On the raising of the dead girl
This incident reminds me of when I watched my grandmother die. I felt her presence there in the room, after she died. I saw that her spirit—or however you want to call it, the essence of who she was—hadn’t really separated from her body. She wasn’t in her body, but hovering somewhere above it. Then, gradually, she was less and less present, and after maybe twenty or thirty minutes she was gone.
I think that when the spirit really separates from the body, death is irreversible. But if this girl had actually died, she had been dead for such a short time when Jesus arrived that she could still have returned. It’s possible that the force of his conviction, or his very presence, could have brought her back. My question is whether it was appropriate to bring her back. Sometimes it’s not a bad thing to die. Sometimes that’s the best healing.
Maybe there was something unfinished in the girl’s life and she was just checking out of her body. Some people die because they just don’t want to deal with very painful karma. Of course, they have to do it all over again, but they’re not aware of that. I can’t tell from this account whether Jesus’ act was an act of love. If she felt complete with her life and was ready to die and had no desire to come back, and if he was calling her back because of the father’s grief or the needs of the family, then it wasn’t an act of love, and it wasn’t a healing either. But if she really wanted to come back and he was there helping her with his presence, then it was an act of love.

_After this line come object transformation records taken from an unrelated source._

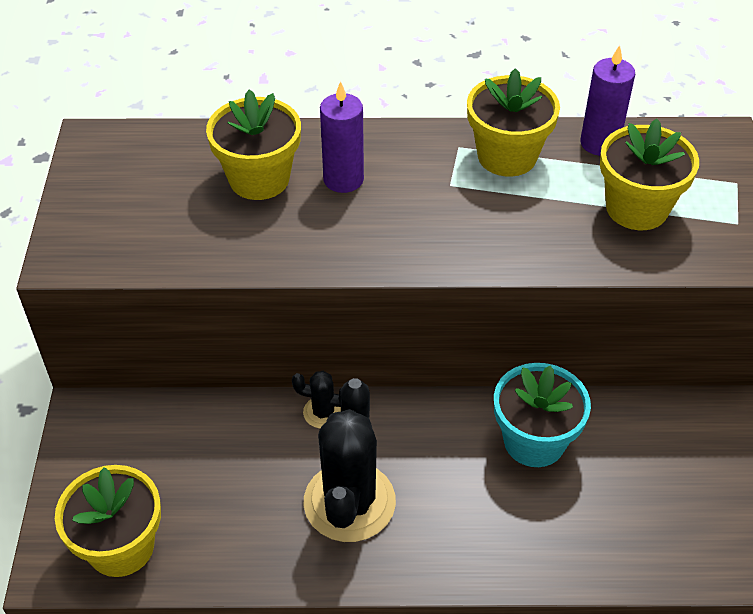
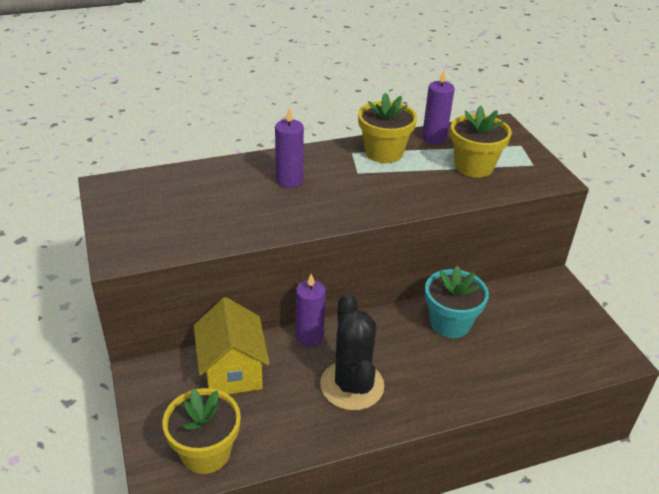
camera: 20 degrees left, 10 degrees down
(199, 438) = (232, 371): none -> yellow house
(259, 179) = (234, 189): yellow flower pot -> none
(323, 412) = (309, 336): black cactus -> purple candle

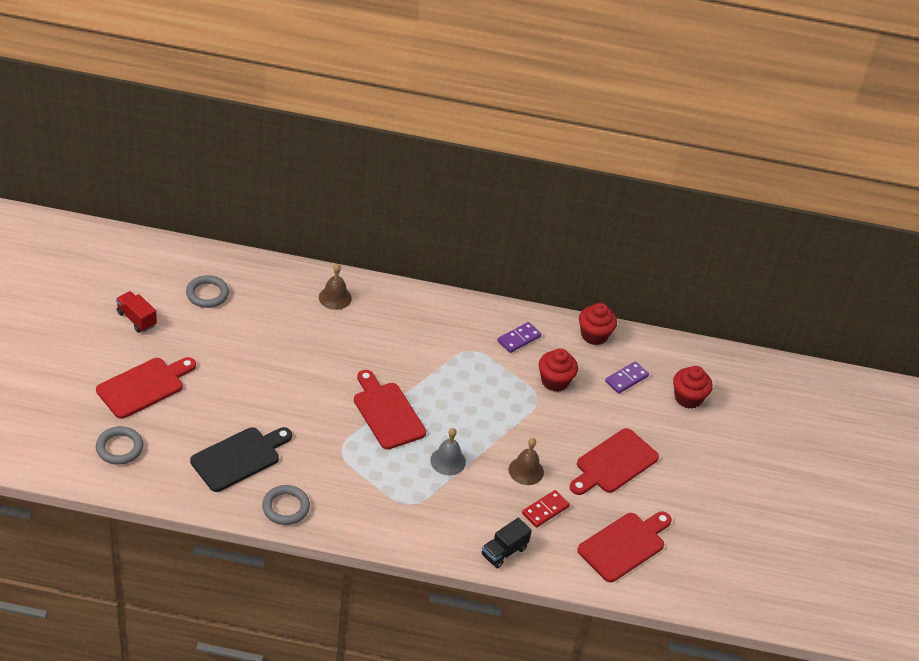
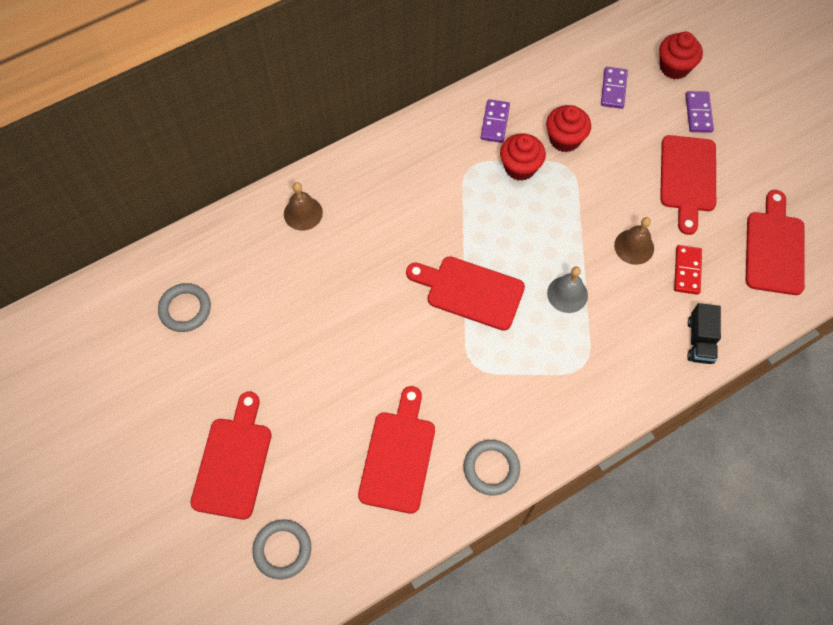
camera: 35 degrees left, 20 degrees up
(136, 319) = (148, 395): red truck -> none
(239, 458) = (398, 456): black cutting board -> red cutting board
(594, 335) = (547, 68): red cupcake -> red cupcake (520, 167)
(671, 435) = (698, 113): none -> purple domino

On the healing of the blind man
I like this story a lot. I like the blind man’s description of “men like trees walking,” because it sounds so real, like it wasn’t made up by some editor. Only someone who had been blind would say that. And I also like the fact that Jesus did the healing in two parts: he did a first healing and the man got partly better, and then he did another, and the man could see clearly. So it happened in steps. Most healing does. Usually the instantaneous healing is glorified, but most growth in life, most changes, happen gradually. We take in as much light as we can, and we digest it and assimilate it, and then we go on to the next step and then the next; and there’s something very beautiful about that. Whenever people transform their lives and do really deep healing, that’s a miracle. It’s not any more miraculous to get rid of physical symptoms all in one step.